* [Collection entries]

---

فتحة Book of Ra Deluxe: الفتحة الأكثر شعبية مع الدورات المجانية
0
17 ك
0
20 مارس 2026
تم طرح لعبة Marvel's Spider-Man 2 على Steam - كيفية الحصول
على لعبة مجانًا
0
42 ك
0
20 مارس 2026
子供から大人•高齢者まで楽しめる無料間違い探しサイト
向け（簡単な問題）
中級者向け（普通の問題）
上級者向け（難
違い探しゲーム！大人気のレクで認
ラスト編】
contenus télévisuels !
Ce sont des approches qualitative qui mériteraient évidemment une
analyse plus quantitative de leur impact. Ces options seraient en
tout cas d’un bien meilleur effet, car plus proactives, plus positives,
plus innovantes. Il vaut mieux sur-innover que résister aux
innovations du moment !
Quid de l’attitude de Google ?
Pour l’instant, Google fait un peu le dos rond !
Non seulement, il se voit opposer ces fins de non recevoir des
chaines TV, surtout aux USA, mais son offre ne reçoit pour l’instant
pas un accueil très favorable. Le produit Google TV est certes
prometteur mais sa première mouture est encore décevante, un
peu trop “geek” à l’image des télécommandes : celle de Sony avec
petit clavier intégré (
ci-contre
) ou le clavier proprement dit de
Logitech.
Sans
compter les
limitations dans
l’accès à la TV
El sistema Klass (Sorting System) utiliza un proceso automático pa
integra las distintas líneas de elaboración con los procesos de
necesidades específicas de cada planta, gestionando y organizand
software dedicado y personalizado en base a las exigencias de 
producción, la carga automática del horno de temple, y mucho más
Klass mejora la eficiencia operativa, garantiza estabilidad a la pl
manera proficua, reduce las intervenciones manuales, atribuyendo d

---

* [TASK BRIEF]
Gather every line from the entries above that contains the string "Klass", matching uppercase and lowercase exactly.

* [PROBLEM SOLUTION]
El sistema Klass (Sorting System) utiliza un proceso automático pa
Klass mejora la eficiencia operativa, garantiza estabilidad a la pl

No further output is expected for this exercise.